*Problem description:* Copy all the records exactly, but keep the pictures out of your version.

Collected data entries
+--
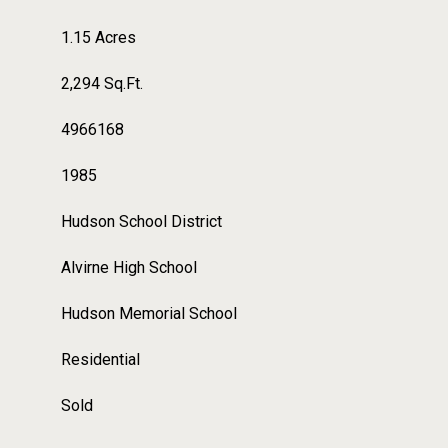
1.15 Acres
2,294 Sq.Ft.
4966168
1985
Hudson School District
Alvirne High School
Hudson Memorial School
Residential
Sold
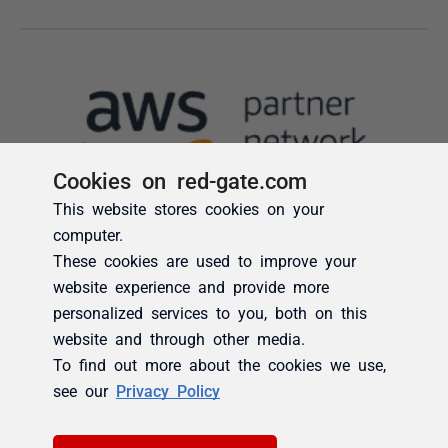
Cookies on red-gate.com
This website stores cookies on your
computer.
These cookies are used to improve your
website experience and provide more
personalized services to you, both on this
website and through other media.
To find out more about the cookies we use,
see our
Privacy Policy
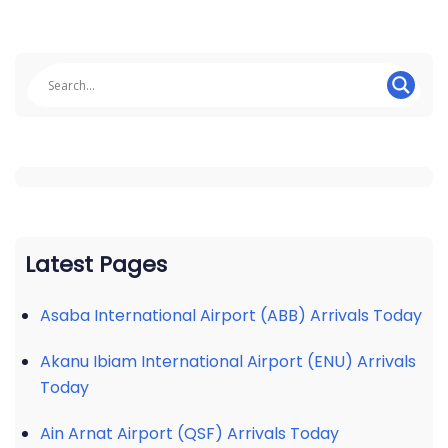
Latest Pages
Asaba International Airport (ABB) Arrivals Today
Akanu Ibiam International Airport (ENU) Arrivals
Today
Ain Arnat Airport (QSF) Arrivals Today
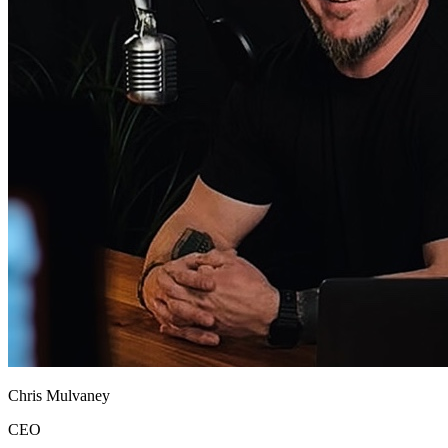
Chris Mulvaney
CEO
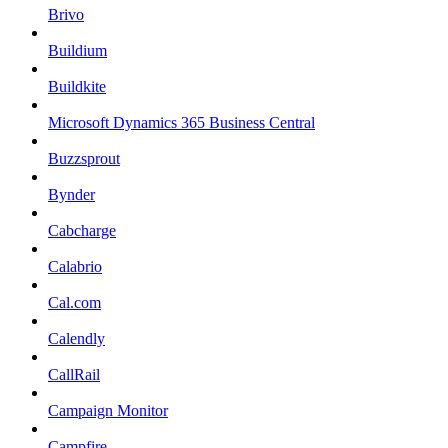
Brivo
Buildium
Buildkite
Microsoft Dynamics 365 Business Central
Buzzsprout
Bynder
Cabcharge
Calabrio
Cal.com
Calendly
CallRail
Campaign Monitor
Campfire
+--
*Solution to this problem:*
1.15 Acres
2,294 Sq.Ft.
4966168
1985
Hudson School District
Alvirne High School
Hudson Memorial School
Residential
Sold
Cookies on red-gate.com
This website stores cookies on your
computer.
These cookies are used to improve your
website experience and provide more
personalized services to you, both on this
website and through other media.
To find out more about the cookies we use,
see our
Privacy Policy
Latest Pages
Asaba International Airport (ABB) Arrivals Today
Akanu Ibiam International Airport (ENU) Arrivals
Today
Ain Arnat Airport (QSF) Arrivals Today
Chris Mulvaney
CEO
Brivo
Buildium
Buildkite
Microsoft Dynamics 365 Business Central
Buzzsprout
Bynder
Cabcharge
Calabrio
Cal.com
Calendly
CallRail
Campaign Monitor
Campfire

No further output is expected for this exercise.